Ubuntu – How to list all packages that no package depends on

aptdependencies

First, an introduction. I just found a development server with all kinds of GUI packages installed. I'd like to know why. Therefore, I'd like to know which software has been installed that requires X.

I can answer this by answering two closely related questions:

  • How can I list all installed packages that no other package depends on?
  • How can I list all installed packages that no other package depends on, and that, directly or indirectly, depend on a given package? (E.g., x11-common.)

For the first question, apt-mark showmanual is a useful approximation, but it may not be exactly right.

For the second question, what I'm using now postprocesses the apt-rdepends output to list only results for which no dependencies are listed that are listed as results.

Is this correct? Is there an easier way? I notice the result contains quite a few packages that aren't marked as manually installed.

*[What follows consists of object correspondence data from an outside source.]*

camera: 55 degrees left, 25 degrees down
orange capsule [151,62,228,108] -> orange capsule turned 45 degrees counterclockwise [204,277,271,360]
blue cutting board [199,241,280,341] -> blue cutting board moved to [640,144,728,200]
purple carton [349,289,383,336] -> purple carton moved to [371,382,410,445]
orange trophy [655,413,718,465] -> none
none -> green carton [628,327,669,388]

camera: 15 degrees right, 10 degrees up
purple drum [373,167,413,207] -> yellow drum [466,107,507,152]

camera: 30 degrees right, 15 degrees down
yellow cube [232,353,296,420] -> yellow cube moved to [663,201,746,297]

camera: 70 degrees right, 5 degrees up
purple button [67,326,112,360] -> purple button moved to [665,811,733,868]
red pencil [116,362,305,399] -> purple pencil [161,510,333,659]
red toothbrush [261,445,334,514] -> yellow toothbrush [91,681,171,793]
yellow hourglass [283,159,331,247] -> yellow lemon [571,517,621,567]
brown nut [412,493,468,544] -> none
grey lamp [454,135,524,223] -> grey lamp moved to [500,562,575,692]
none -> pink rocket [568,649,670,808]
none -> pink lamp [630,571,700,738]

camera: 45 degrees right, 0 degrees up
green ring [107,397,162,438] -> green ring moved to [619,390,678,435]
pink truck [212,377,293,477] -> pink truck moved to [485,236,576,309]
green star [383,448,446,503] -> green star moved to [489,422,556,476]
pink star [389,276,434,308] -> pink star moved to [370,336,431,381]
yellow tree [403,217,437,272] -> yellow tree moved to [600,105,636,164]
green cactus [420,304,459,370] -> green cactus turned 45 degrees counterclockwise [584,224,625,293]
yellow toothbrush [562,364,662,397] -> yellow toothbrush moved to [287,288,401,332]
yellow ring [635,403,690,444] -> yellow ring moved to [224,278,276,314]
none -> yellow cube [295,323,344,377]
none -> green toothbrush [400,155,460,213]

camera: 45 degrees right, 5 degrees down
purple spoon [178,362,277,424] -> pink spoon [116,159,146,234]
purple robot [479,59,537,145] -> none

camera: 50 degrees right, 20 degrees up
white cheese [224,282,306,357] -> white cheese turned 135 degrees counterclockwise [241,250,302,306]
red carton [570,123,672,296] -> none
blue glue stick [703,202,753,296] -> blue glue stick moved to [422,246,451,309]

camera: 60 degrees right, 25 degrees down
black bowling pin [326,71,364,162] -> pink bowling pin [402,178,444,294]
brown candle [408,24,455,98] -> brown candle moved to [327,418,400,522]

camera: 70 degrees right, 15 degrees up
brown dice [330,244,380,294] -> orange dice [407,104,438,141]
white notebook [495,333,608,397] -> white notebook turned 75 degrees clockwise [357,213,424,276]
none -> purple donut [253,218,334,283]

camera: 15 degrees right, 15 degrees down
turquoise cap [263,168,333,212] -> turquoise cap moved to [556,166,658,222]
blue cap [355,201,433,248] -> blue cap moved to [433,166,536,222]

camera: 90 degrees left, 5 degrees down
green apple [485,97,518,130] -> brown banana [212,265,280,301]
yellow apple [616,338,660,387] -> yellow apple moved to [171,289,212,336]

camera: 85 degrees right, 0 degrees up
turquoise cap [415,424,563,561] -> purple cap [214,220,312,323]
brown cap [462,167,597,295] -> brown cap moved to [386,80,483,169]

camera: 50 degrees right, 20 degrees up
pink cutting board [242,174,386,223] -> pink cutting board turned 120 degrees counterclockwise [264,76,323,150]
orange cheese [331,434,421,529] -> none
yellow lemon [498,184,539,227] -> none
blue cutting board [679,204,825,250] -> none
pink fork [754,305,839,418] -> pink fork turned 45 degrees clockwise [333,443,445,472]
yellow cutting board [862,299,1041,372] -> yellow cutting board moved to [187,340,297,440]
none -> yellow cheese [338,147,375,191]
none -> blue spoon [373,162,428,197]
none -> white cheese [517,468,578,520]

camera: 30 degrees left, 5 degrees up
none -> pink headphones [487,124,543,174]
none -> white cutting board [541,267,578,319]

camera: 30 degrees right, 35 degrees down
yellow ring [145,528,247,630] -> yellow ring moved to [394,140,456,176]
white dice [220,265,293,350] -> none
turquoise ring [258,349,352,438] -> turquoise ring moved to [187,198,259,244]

I need this on Ubuntu 14.04, 16.04, and 18.04.

Best Answer

You can for example list all installed packages with dpkg-query and then pipe the package names to apt-cache to see whether they have any reverse depedencies. Here's a one way to do it:

#!/bin/sh

dpkg-query --show --showformat='${Package}\t${Status}\n' | sed --quiet '
    /installed$/{
        s/^/apt-cache rdepends --installed /
        e
        s/\n/ /g                                                        
        /:$/{                                                               
            s/\s.*// 
            p                                   
        }    
    }               
'

if you want to do the reverse and list packages with at least one reverse dependency, just change /:$/ to /:$/!